*Given data*.
_____

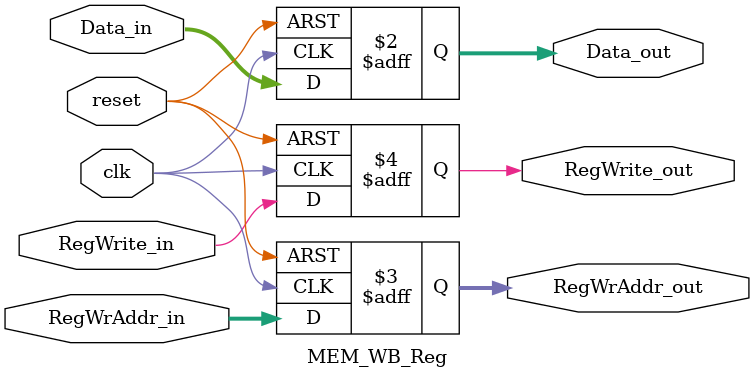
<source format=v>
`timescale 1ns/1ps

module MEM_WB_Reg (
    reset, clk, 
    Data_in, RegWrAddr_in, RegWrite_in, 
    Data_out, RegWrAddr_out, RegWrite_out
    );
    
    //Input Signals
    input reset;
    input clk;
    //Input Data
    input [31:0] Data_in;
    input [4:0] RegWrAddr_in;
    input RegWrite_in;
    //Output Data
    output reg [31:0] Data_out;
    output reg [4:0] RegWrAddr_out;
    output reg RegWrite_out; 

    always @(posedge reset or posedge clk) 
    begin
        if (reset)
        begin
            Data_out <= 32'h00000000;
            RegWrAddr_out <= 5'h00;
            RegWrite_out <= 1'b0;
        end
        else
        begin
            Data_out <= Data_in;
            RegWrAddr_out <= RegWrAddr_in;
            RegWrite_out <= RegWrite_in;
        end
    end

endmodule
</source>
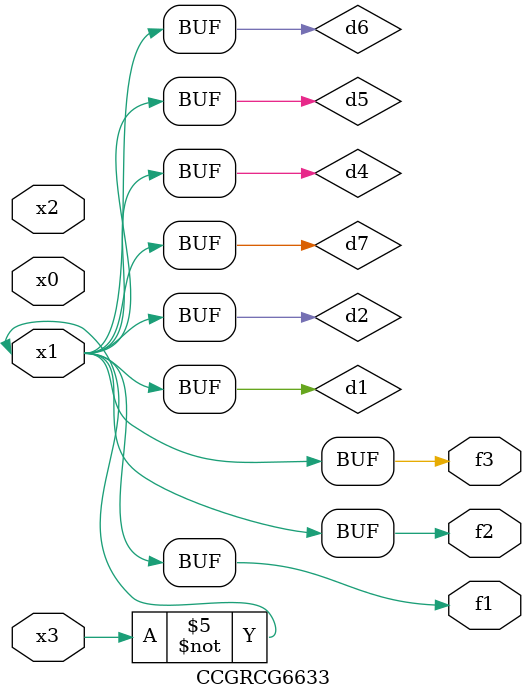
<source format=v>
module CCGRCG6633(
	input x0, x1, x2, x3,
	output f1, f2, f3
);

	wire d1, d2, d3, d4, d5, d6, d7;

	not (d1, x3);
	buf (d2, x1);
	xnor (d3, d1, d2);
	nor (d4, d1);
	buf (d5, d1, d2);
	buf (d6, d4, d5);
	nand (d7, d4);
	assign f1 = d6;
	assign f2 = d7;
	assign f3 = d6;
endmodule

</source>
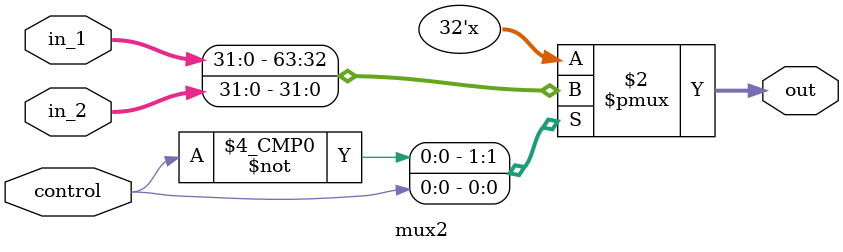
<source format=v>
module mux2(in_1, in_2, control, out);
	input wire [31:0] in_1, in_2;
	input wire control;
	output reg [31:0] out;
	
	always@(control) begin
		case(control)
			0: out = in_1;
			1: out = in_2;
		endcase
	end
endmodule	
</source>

_____

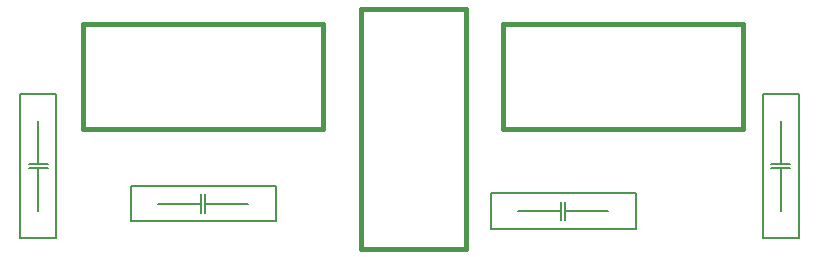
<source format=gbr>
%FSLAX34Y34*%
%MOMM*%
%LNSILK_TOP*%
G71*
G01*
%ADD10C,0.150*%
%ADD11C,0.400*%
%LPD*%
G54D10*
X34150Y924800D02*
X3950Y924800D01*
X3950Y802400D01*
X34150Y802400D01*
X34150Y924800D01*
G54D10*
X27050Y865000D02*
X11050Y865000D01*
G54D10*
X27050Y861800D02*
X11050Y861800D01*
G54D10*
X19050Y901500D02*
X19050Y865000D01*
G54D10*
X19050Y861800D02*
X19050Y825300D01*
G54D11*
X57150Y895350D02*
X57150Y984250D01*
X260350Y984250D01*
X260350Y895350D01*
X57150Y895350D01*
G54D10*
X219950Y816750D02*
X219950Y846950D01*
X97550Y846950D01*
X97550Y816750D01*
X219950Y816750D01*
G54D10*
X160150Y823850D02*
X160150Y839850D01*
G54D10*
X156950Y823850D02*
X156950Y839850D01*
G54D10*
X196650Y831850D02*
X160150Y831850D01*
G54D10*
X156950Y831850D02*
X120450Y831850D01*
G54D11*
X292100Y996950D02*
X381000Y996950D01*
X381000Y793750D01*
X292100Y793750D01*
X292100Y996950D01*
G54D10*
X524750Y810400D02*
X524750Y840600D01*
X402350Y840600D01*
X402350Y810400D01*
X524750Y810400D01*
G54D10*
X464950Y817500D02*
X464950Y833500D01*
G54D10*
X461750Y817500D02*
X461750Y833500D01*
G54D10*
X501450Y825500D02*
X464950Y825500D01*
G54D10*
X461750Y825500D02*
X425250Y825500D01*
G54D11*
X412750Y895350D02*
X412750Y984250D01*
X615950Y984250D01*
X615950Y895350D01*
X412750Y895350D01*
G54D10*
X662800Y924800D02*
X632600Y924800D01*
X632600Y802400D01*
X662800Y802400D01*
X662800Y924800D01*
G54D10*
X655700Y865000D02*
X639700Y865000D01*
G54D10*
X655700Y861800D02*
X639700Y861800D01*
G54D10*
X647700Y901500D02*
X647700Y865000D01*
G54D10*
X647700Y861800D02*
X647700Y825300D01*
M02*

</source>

_____

*Exercise goal*. Look through the records above for the word "always". Report how many lines contain it, as a bare number.

*Answer for this exercise*. 2